Die Enttäuschung war groß nach dem missglückten Sprungdurchgang. Rang zwölf war nicht das, was sich Lisa Hirner erwartet hat, daraus machte die Eisenerzerin, deren Lebensmittelpunkt mittlerweile Tirol ist, auch gar kein Geheimnis. Der Kompakt-Bewerb macht es aber möglich: Nach dem Langlaufbewerb strahlte die 20-Jährige über das ganze Gesicht. Wie im Vorjahr kombinierte Hirner sich in der Ramsau auf das Podium.

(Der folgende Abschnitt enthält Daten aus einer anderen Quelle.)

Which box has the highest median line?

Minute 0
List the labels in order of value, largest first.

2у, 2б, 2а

Sie musste sich nur den beiden Norwegerinnen Ida Marie Hagen und Gyda Westvold Hansen geschlagen geben. Erstmals seit 12. März 2022 siegte nicht Westvold Hansen. „Das ist sicher auch gut für unseren Sport“, sagt Hirner.

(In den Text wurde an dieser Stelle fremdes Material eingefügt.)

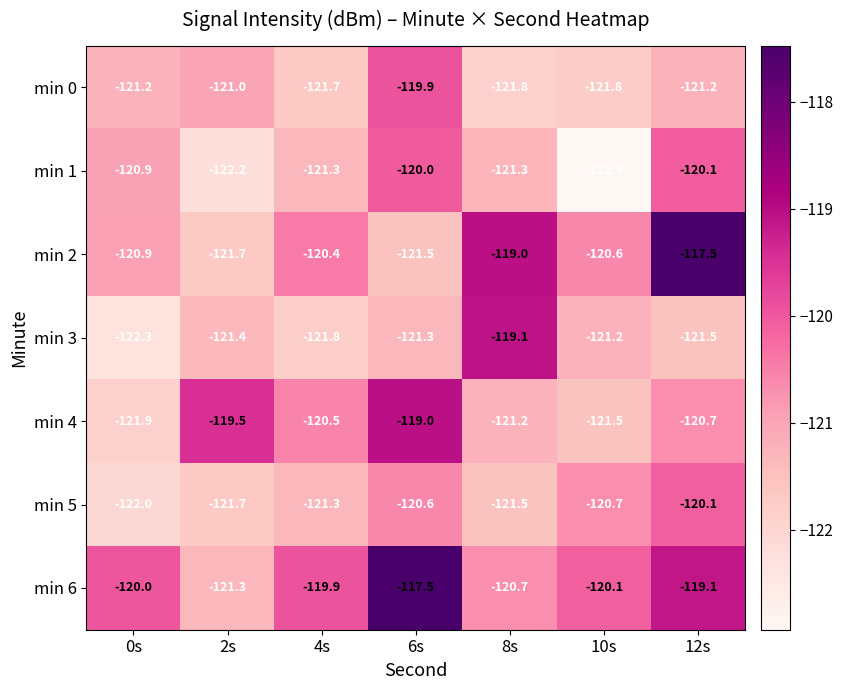

What is the difference between the min 0 values at 8s and 0s?

0.6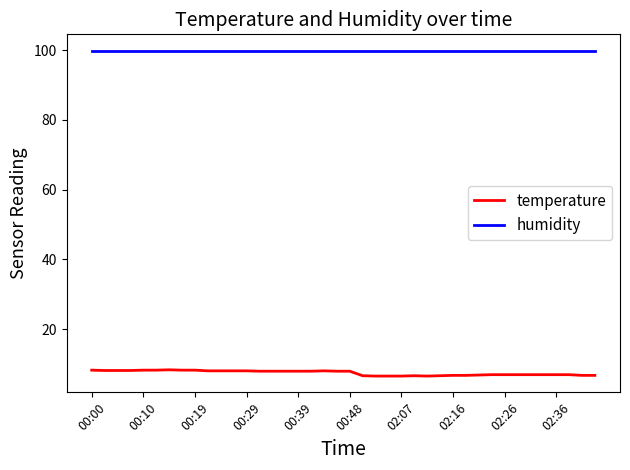

What is the maximum value shown in the chart?

99.9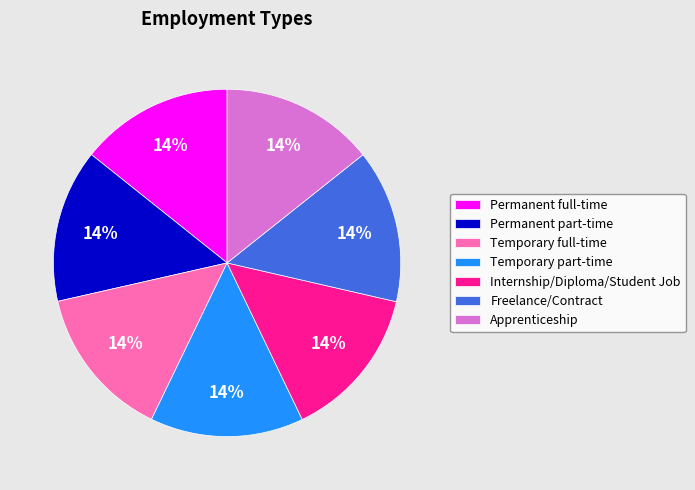

What is the ratio of the value at Temporary full-time to the value at Apprenticeship?

1.0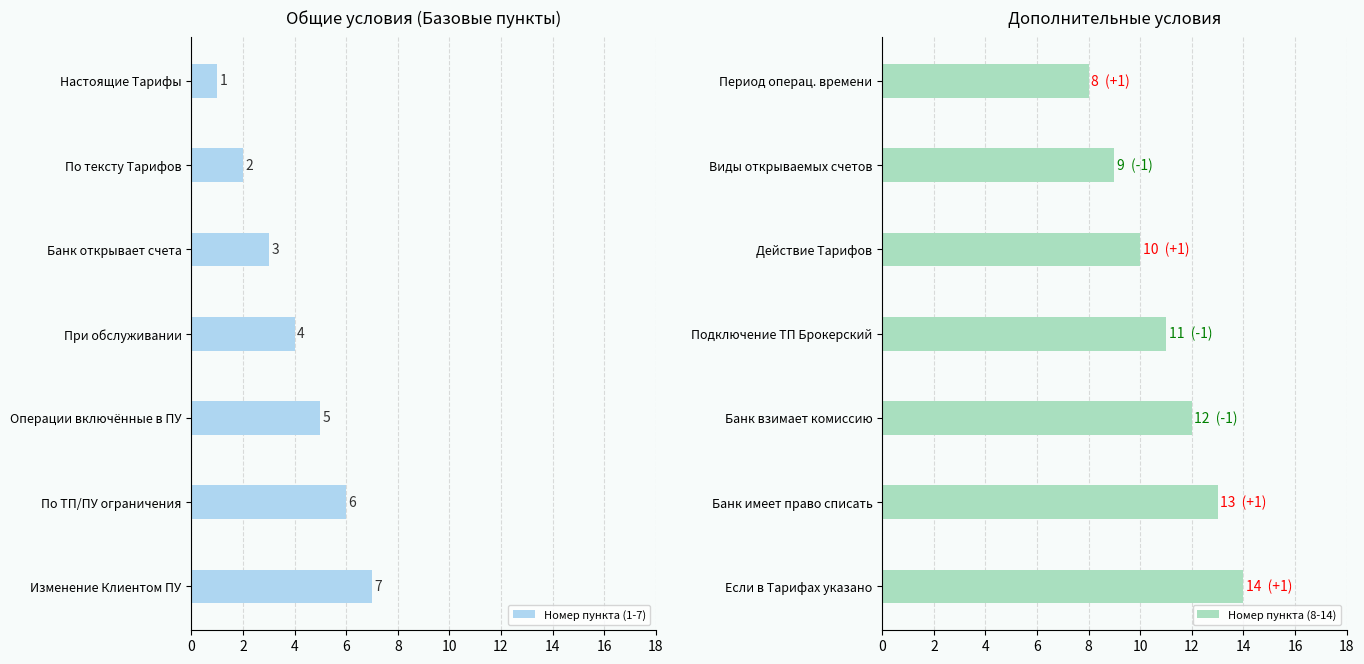

Where is Номер пункта (1-7) nearest to the value 4?

При обслуживании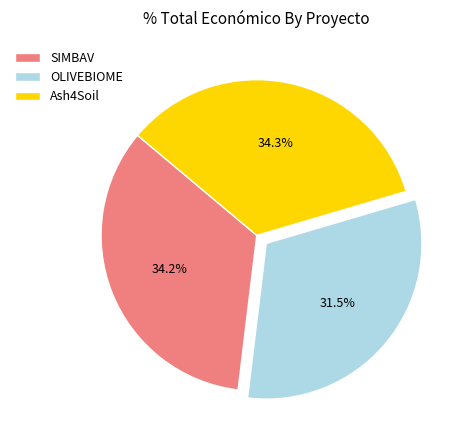

Does Ash4Soil account for over 50% of the chart?

No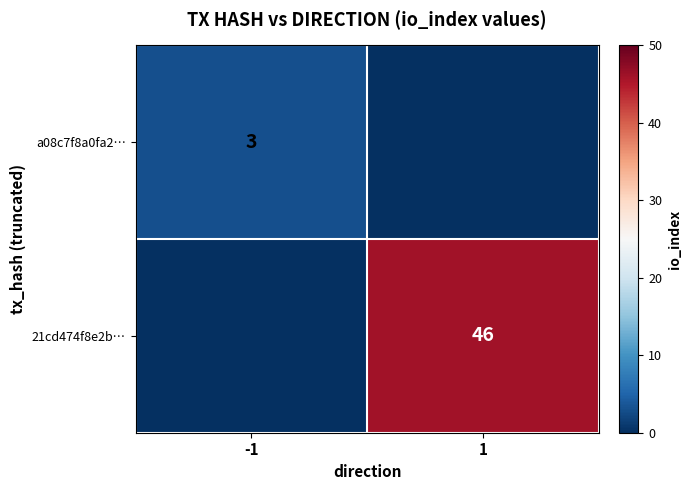

The value of 21cd474f8e2b… at 1 is 46. True or false?

True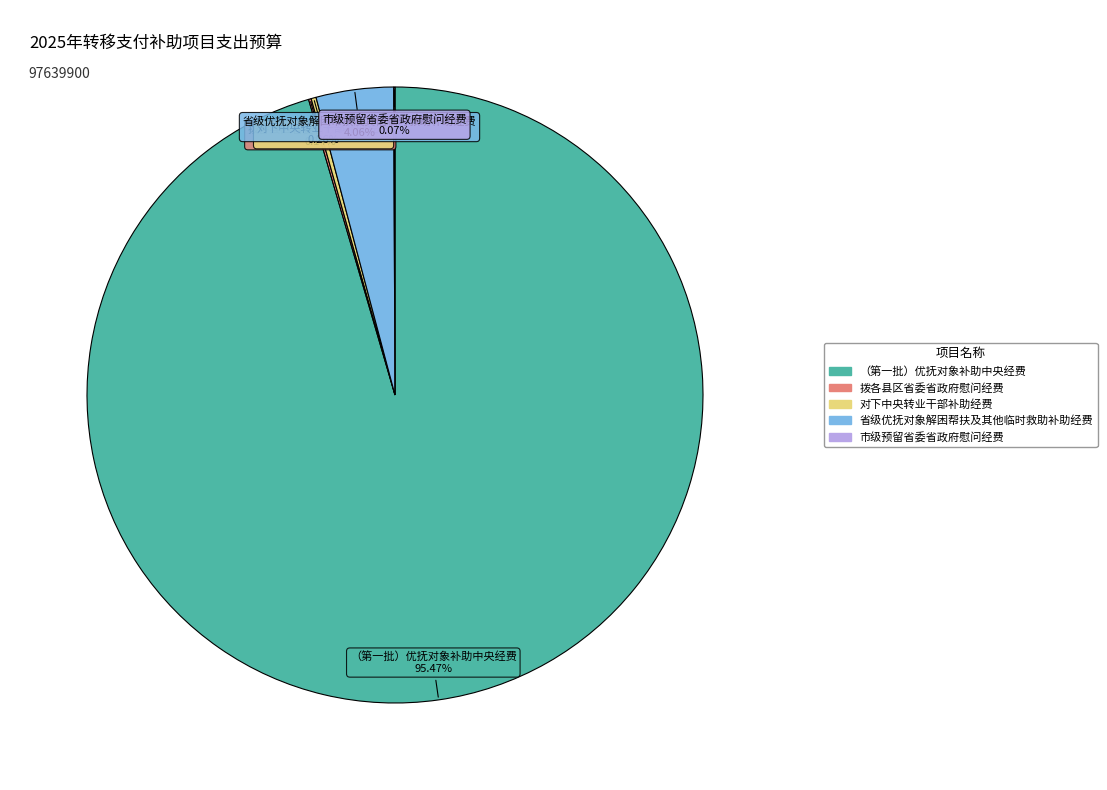

Which category has the biggest portion of the pie?

（第一批）优抚对象补助中央经费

Und spricht dann aber doch lieber über ihren Erfolg. Nach einem Sommer mit Matura, Lehrabschlussprüfung und Aufnahmeprüfung bei der Polizei war für Training weniger Zeit. Dementsprechend gering waren die Erwartungen der 20-Jährigen. Und dementsprechend groß ist die Freude, dass es doch sehr gut klappt. „Damit habe ich wirklich nicht gerechnet“, sagt Hirner. Vor allem im Langlauf präsentiert sich die Eisenerzerin in bestechender Form, die drittschnellste Laufzeit ist ein klares Zeichen. „Die erste Runde und der erste Anstieg waren gleich richtig zügig“, war sich Hirner bewusst, dass sie riskiert. „Nach Rang zwölf im Springen war für mich klar: alles oder nix.“ In Runde zwei hat Hirner dann attackiert, die Konkurrentinnen sind nicht mitgegangen. „Da war Wut im Bauch dabei. Immer wieder probiere ich es beim Springen und nie funktioniert es. Es fehlt ja nur ein kleines bisschen“, sagt die 20-Jährige. „Vielleicht hilft es mir beim Laufen, wenn ich nicht so gut springe.“

Sprungtraining steht im Mittelpunkt

Die Konkurrentinnen können sich 2024 auf eine noch bessere Lisa Hirner gefasst machen: „Ich merke von Rennen zu Rennen, dass ich besser werde. Ich kriege immer mehr Selbstvertrauen. Echt cool. Ich kann nichts anderes sagen, als dass ich echt happy bin mit dem heutigen Tag.“ In der Wettkampfpause soll der Rückstand auf der Schanze aufgeholt werden. Zuerst in der Steiermark in Eisenerz, dann in Seefeld, bevor es Mitte Jänner in Oberstdorf weitergeht. „Ich muss schauen, dass ich da ein bisschen Lockerheit reinkriege und dann gut ins Jahr 2024 reinstarte.“

Frauen-Cheftrainer Willi Denifl ist mit der ersten Podestplatzierung unter seiner Führung natürlich auch zufrieden. „Sie hat das heute sehr gut gemacht, sich taktisch genau an den Plan gehalten“, sagt der 43-jährige Tiroler. Und er blickt voller Zuversicht in die Zukunft: „Potenzial ist großes da, nicht nur bei der Lisa, bei allen Athletinnen“, sagt er. „Ich glaube, dass Lisa die Weltbeste werden könnte. Man vergisst, dass sie erst 20 Jahre alt ist.“

Westvold Hansen kämpfte um den Sieg

Zurück zum heutigen Wettkampf: Westvold Hansen hat sich ihrer Landsfrau im Langlauf nicht geschlagen geben, sondern sich, nachdem sie 13 Sekunden zurücklag, wieder zurückgekämpft. Sie verpasste den neuerlichen Sieg nur um drei Sekunden. „So gehört das, das zeichnet Champions aus“, sagt Denifl. Auch, weil man das von Westvold Hansen bereits anders erlebt hat: Beim Kompakt-Bewerb beim Sommer-Grand-Prix in Villach ist die Dominatorin ausgestiegen, als sie gemerkt hat, dass sie nicht gewinnt.

Wird Hirner zur Tirolerin, jetzt, wo sie nach Tirol gezogen ist? „Nein. Die Steiermark wird immer daheim bleiben. Die Mama ist da daheim“, sagt sie.